YouTube users across the country experienced short-lived relief on Saturday when the site was unblocked for three hours — only to be blocked again.
The Pakistan Telecommunications Authority (PTA), upon receiving verbal orders from the interior ministry on Saturday, directed internet service providers (ISP) to unblock the world’s largest video-sharing web portal.
The move had been widely anticipated among Pakistan’s online community after Interior Minister Rehman Malik tweeted on Friday that YouTube would be un-blocked in the following 24 hours.
Mere three hours later, however, Prime Minister Raja Pervaiz Ashraf ordered the authority to re-block YouTube after being notified that it was up and running.
“The Prime minister expressed displeasure over PTA’s act of restoring YouTube without his written orders and has directed them to block it again,” an official in the PTA told The Express Tribune.
A summary recommending the restoration of YouTube had been sent to the prime minister by the Inter-Ministerial Committee (IMC) earlier. However, the premier had yet to issue written orders when PTA restored the site.
According to the PTA official, however, the authority’s failure to block the controversial anti-Islam film that led to the YouTube ban in the first place was the actual reason behind the prime minister’s orders to re-block the site.

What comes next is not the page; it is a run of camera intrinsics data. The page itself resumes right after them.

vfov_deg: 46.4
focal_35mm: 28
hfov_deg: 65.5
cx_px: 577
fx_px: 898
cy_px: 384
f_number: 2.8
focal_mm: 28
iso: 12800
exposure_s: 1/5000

“It was brought to the prime minister’s notice that YouTube was running with the controversial material after being unblocked on Saturday,” he added.

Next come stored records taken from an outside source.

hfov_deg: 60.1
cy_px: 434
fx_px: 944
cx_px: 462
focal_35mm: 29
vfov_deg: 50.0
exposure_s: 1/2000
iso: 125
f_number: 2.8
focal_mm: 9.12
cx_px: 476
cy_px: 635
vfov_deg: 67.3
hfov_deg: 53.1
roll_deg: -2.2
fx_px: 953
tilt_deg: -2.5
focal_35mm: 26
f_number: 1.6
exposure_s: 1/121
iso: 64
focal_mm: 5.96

“YouTube would have been unblocked long ago if PTA had acquired a software to filter or block any objectionable material on the internet,” an official in the ministry of information technology told The Express Tribune.
“The ministry had asked PTA to acquire this software in May this year and establish a central state-of-the-art call centre, but they never bothered,” the official continued. The call centre would have allowed the authority central control over ISPs across the country. According to the official, during a meeting of the Inter-Ministerial Committee last week, security agencies strongly opposed the restoration of YouTube unless the controversial film was removed. Agencies feared any such move would trigger a violent public reaction, like the one in September this year which led to the YouTube ban.
Published in The Express Tribune, December 30th, 2012.